(Problem requirements) Quote every line below word for word, and leave the pictures out of your answer.

Collected data entries
--------------------

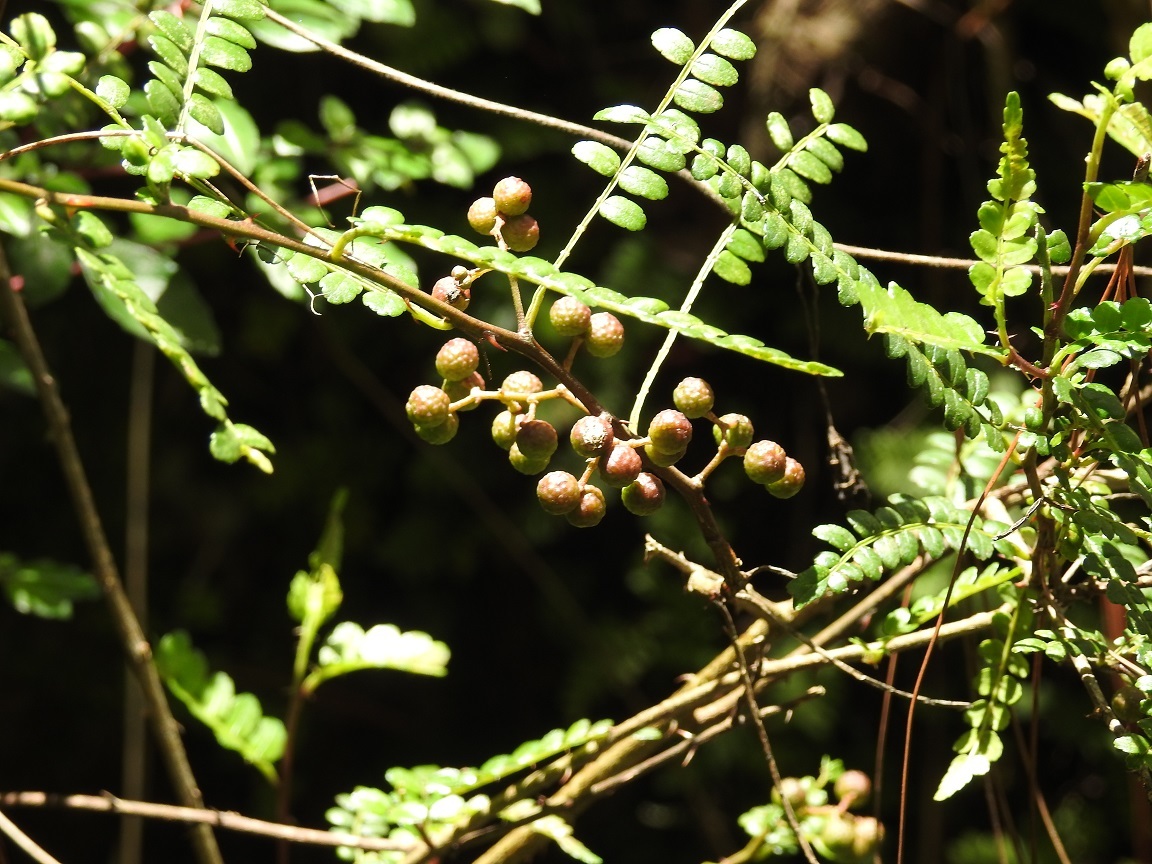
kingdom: Plantae
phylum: Tracheophyta
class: Magnoliopsida
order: Sapindales
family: Rutaceae
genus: Zanthoxylum
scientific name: Zanthoxylum foliolosum
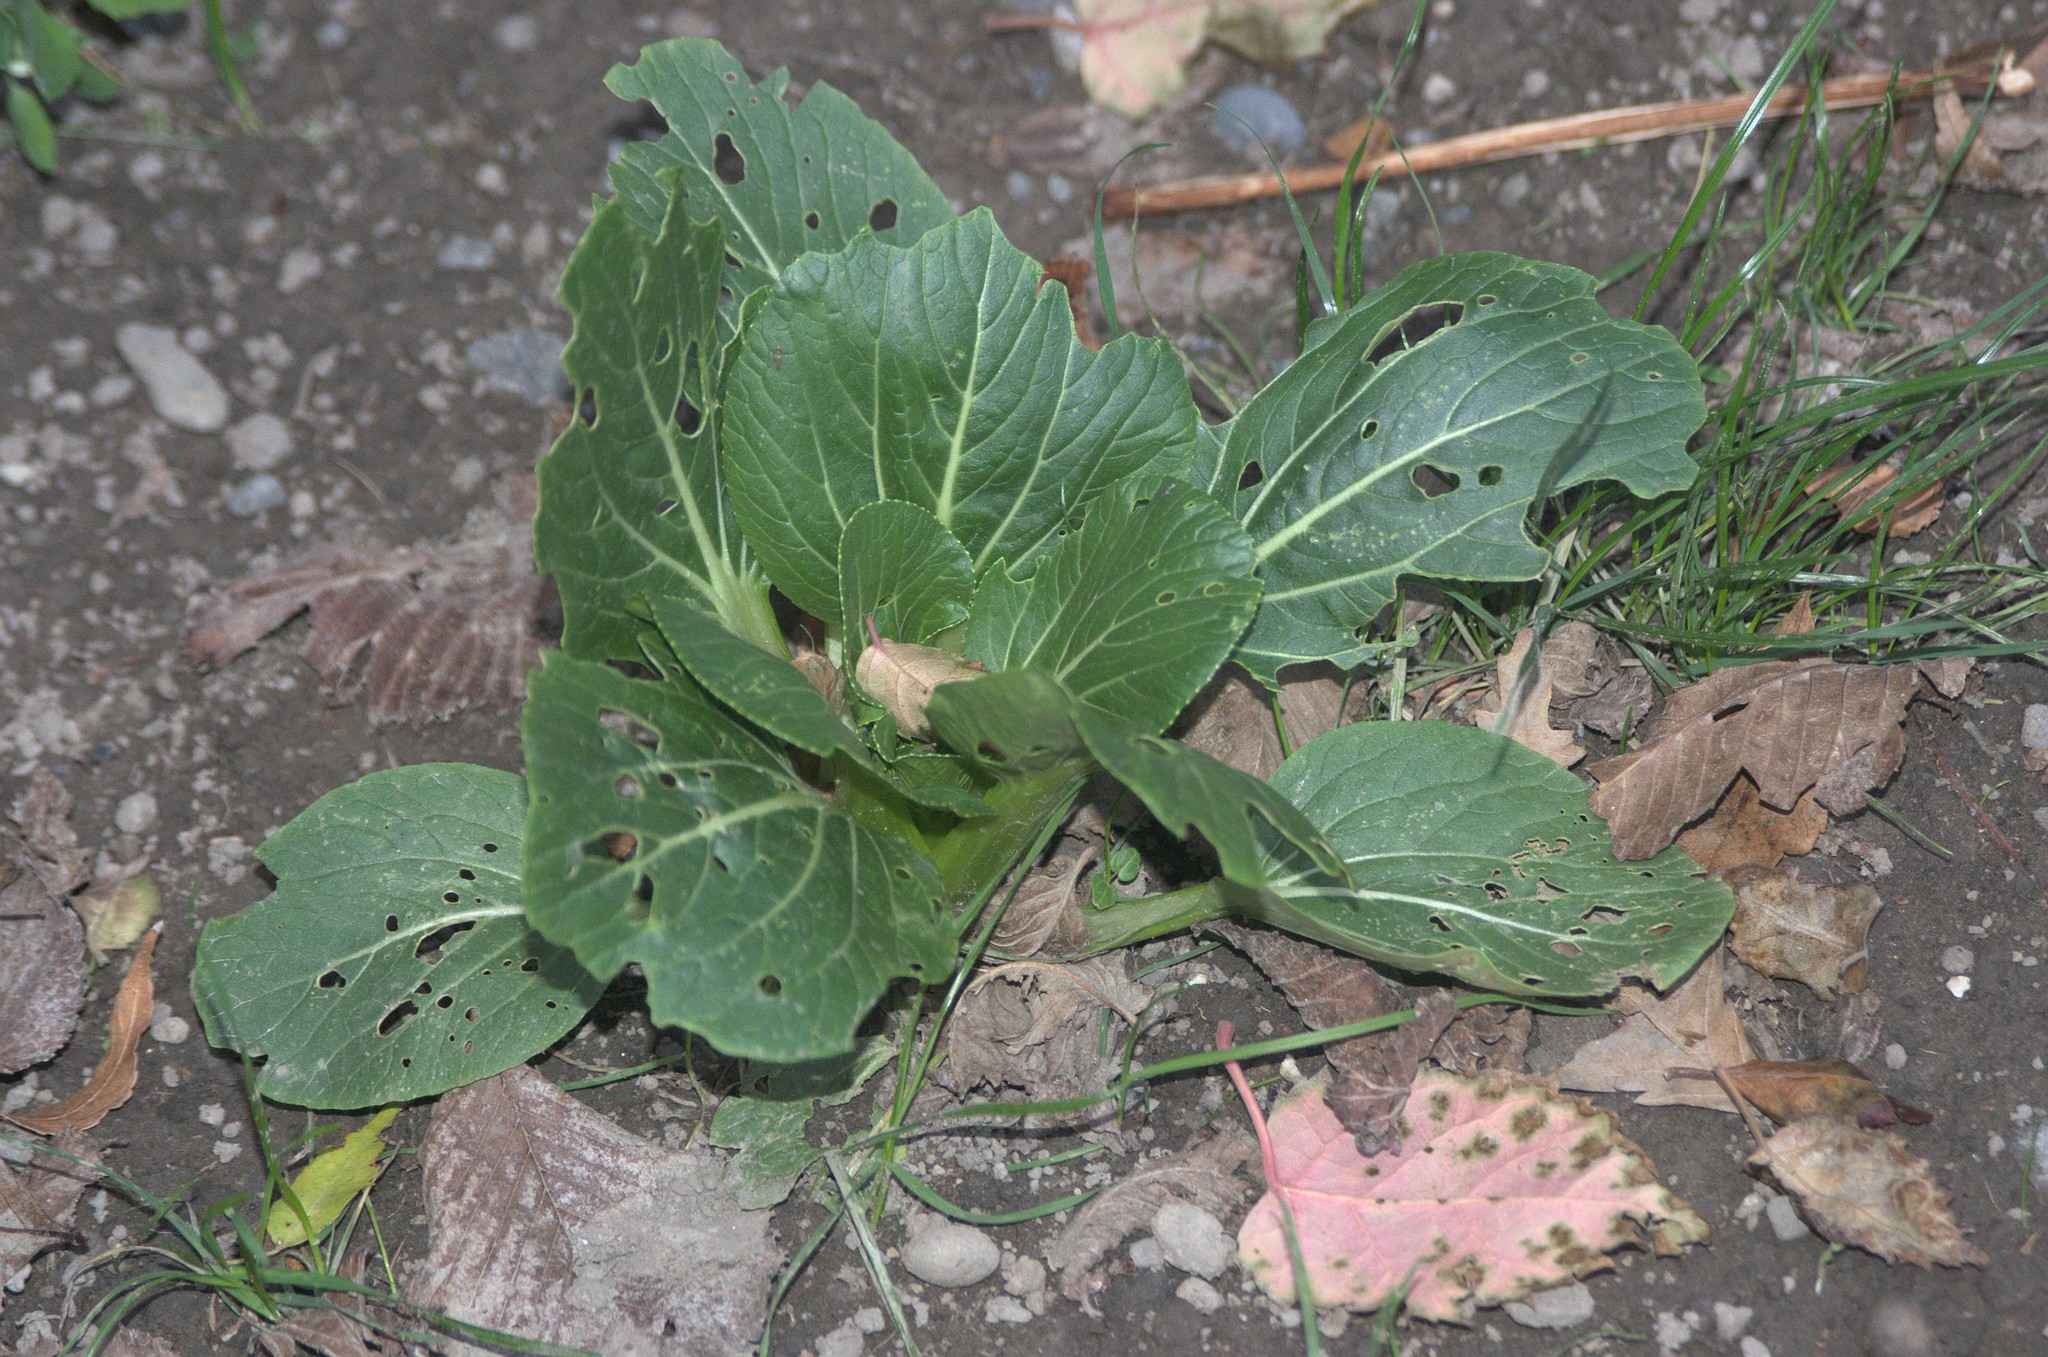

--------------------

(Response to this task)
kingdom: Plantae
phylum: Tracheophyta
class: Magnoliopsida
order: Sapindales
family: Rutaceae
genus: Zanthoxylum
scientific name: Zanthoxylum foliolosum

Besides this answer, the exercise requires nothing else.